Our results show, particularly for the Guineans, that a large number of “control” markers (i.e., control markers that can be used to estimate structure and kinship independently from the association study) are needed to separate the fine structure into populations. Therefore, our case seems to be quite similar to the case of maize, where a set of eighty-nine microsatellite markers was used by Flint-Garcia et al.
 to study structure and kinship on 302 lines.
After correction of the p-values by the Bonferroni method, some large and significant values of the two LD measurements (D’ and r2) were found both between unlinked and linked markers, preventing any distinction between associations based on a physical link between markers and those created by the structure. Therefore, the genomic control approach (adaptation of the significance limit to the number of associations detected between unlinked markers) appears to be less efficient and may lead to a large number of false negatives. This observation is one of the greatest criticisms of this model advanced by Yu et al.
. Moreover, this approach estimates that structure has the same effect at any point of the genome
The structured association approach proposed by Pritchard et al.
 seems to be more efficient than the genomic control. Nevertheless, the degree of kinship in the populations studied, as shown by the diversity trees obtained (particularly for DG GP), indicates that a share of the confounding effect of genetic structuring is not taken into account in this model. Consequently, it seems that the model best adapted to the species and populations in our study is the mixed model proposed by Yu et al.
. This approach has shown its power and its superior control of false positives when compared to other methods using simulated data.
These association study models are becoming increasingly efficient, and we seem to be arriving at a critical point in the development of these approaches. Even so, particular attention must be given to the choice of traits studied and their distribution within the sample on which association studies are performed. Indeed, by correcting the structure effect, there is a risk of not being able to detect traits that would have a distribution superimposed on the population structure
Which target populations should be used for association studies?
The purpose of our work was to make an initial assessment of the LD at the pan-genomic level in C. canephora. We thus discovered considerable variation in the LD between populations. The DGs comprising natural populations, such as GP or C, appear to have a moderate to high LD, at approximately 5 to 25 cM. In these DGs, it seems feasible to carry out genome-wide scan type studies. Nevertheless, given the stochasticity of the LD between LGs and its sensitivity to low allele frequencies, we have certain reservations regarding this type of approach, notably when using highly polymorphic multi-allelic microsatellite markers.
The DGs comprising improved populations, such as SG2, seemed to have undergone substantial genetic mixing with greater diversity and a virtually undetectable LD on the scale at which we worked. Consequently, this type of population seems more suited to regional or candidate gene type approaches.

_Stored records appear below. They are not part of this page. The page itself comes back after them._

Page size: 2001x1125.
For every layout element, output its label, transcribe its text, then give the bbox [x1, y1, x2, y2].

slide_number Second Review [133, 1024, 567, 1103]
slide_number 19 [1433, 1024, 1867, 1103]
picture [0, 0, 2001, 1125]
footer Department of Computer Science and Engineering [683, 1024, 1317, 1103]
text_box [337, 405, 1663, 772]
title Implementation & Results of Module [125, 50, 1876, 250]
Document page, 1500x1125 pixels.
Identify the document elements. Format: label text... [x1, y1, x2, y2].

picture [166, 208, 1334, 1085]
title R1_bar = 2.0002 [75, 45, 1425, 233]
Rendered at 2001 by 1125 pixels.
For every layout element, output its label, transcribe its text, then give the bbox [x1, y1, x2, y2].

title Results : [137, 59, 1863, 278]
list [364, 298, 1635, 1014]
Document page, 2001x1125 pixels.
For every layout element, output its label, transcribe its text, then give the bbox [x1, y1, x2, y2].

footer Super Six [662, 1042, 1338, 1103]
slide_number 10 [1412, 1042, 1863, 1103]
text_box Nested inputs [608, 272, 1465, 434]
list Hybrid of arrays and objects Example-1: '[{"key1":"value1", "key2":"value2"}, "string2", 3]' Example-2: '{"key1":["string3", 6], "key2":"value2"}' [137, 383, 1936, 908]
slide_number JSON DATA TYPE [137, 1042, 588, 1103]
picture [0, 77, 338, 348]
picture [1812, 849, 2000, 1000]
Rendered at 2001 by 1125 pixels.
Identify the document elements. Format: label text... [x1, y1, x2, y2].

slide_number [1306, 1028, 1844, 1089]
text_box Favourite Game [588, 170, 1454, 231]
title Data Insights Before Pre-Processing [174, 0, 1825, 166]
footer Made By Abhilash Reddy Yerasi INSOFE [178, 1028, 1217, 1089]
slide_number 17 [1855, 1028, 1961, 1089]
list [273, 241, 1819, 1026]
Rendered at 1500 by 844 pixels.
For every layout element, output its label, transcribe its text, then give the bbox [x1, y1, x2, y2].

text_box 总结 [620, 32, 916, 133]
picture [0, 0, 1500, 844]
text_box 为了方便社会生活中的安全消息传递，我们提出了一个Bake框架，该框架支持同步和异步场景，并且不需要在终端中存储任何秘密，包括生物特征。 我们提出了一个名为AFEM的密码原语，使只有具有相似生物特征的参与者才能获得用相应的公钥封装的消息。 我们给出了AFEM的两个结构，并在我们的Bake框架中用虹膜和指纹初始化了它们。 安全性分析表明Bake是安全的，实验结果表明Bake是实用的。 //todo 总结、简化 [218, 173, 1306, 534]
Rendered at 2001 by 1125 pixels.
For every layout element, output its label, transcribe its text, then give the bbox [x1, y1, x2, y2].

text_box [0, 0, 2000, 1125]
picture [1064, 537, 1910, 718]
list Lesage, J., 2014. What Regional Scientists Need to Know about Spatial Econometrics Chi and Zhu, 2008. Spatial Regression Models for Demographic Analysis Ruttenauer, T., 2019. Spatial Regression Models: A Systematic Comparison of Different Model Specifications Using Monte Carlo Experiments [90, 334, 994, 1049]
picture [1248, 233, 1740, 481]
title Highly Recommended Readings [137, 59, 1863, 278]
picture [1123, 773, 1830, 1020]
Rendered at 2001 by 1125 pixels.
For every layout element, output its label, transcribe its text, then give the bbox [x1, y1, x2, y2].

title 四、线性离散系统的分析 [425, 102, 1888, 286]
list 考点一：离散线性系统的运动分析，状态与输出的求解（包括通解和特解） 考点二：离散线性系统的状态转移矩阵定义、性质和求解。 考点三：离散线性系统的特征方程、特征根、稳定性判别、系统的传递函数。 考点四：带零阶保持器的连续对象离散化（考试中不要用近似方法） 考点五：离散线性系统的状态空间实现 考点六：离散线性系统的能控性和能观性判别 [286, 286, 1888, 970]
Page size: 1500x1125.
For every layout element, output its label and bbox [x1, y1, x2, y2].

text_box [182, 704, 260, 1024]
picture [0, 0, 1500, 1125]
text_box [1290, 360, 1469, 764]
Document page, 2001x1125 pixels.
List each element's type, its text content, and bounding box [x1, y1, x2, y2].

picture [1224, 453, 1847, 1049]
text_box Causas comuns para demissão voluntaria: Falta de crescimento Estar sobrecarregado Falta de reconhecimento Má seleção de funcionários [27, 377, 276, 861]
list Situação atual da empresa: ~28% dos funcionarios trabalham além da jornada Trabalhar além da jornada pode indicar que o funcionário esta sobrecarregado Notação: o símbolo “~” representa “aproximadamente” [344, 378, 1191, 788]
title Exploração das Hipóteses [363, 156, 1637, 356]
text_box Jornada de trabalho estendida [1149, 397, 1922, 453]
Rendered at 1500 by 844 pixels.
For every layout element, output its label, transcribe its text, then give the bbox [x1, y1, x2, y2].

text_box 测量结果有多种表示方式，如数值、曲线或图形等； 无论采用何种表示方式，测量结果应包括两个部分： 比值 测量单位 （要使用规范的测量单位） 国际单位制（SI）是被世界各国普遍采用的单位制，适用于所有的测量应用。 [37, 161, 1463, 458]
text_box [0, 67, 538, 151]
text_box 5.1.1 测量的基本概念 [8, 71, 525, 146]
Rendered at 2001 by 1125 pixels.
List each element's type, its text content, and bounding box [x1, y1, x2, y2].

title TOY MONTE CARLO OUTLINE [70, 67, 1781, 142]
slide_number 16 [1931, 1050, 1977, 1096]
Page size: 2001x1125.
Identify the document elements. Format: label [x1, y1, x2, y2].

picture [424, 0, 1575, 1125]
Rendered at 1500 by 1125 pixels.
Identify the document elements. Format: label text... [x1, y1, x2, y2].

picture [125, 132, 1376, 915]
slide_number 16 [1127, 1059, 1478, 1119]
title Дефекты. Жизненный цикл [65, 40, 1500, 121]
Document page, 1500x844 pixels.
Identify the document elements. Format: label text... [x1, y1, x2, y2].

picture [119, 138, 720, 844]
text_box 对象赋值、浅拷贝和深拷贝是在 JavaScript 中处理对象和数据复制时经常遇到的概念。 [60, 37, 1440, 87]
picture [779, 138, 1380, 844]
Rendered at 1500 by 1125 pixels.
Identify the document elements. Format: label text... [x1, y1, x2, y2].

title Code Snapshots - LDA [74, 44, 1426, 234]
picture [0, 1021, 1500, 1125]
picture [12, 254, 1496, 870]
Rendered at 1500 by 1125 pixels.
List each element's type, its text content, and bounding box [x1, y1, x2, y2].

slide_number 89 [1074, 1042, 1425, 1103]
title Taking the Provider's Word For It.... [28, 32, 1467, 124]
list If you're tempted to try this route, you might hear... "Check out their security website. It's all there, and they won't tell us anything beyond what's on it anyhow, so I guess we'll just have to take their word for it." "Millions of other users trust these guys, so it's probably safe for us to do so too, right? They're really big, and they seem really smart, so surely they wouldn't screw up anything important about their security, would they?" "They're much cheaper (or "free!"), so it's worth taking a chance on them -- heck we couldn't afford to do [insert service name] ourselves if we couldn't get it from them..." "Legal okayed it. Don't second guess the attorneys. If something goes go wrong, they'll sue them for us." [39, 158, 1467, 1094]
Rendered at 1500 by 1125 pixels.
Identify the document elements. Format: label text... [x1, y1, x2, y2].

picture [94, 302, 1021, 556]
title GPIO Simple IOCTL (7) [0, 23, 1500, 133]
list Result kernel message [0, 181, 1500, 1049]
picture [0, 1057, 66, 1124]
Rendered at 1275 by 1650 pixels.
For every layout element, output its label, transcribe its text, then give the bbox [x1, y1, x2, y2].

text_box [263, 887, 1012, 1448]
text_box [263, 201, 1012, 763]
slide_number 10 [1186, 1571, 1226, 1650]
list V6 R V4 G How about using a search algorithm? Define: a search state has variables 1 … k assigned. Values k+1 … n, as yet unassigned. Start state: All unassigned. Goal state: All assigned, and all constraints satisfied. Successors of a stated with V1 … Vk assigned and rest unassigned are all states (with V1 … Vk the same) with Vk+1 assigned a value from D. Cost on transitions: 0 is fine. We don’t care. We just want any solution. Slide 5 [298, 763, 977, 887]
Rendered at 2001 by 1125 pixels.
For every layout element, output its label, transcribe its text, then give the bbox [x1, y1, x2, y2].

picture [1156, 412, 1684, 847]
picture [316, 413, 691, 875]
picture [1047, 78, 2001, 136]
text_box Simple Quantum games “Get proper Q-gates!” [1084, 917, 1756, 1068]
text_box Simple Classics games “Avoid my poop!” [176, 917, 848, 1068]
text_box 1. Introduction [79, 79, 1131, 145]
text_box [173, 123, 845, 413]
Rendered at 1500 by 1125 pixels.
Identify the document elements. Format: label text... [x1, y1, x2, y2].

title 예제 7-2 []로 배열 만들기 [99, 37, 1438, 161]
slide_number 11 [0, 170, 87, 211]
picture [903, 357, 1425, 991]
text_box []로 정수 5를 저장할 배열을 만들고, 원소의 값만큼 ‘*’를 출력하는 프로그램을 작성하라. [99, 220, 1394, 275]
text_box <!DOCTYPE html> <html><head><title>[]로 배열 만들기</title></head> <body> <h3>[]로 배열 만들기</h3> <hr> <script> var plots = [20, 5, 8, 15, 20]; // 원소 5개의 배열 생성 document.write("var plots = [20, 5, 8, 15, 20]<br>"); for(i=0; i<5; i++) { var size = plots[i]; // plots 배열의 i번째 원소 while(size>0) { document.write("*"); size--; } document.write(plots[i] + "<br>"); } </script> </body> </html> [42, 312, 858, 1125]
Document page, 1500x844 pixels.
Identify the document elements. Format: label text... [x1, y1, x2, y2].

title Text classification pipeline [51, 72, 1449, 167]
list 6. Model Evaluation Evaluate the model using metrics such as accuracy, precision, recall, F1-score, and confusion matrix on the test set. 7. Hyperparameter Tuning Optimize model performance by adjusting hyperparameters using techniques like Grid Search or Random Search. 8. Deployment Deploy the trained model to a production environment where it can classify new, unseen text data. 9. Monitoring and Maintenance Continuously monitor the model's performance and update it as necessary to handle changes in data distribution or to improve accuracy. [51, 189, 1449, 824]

To conclude, the current association study models can be used to consider structure and kinship effects, enabling this type of approach for use even with composite and structured samples.
Which approach for association studies in Coffea canephora?
For most of the considered DGs, a high density of markers is required to perform association studies. Using SNPs in additions to the SSR should be of great value.
Considering ongoing work on SNP discovery and genotyping by sequencing in coffee, a high number of markers will likely be obtained in the short term. Then, genome-wide association studies (GWAS) can be easily applied to populations used in breeding processes, such as populations involved in the RRS in the Ivory Coast. In countries such as Uganda, GWAS should be applied to the entire germplasm used for breeding for tolerance to Coffee wilt disease (CWD). Therefore, the candidate gene approach should only be used in very low LD populations or for specific purposes.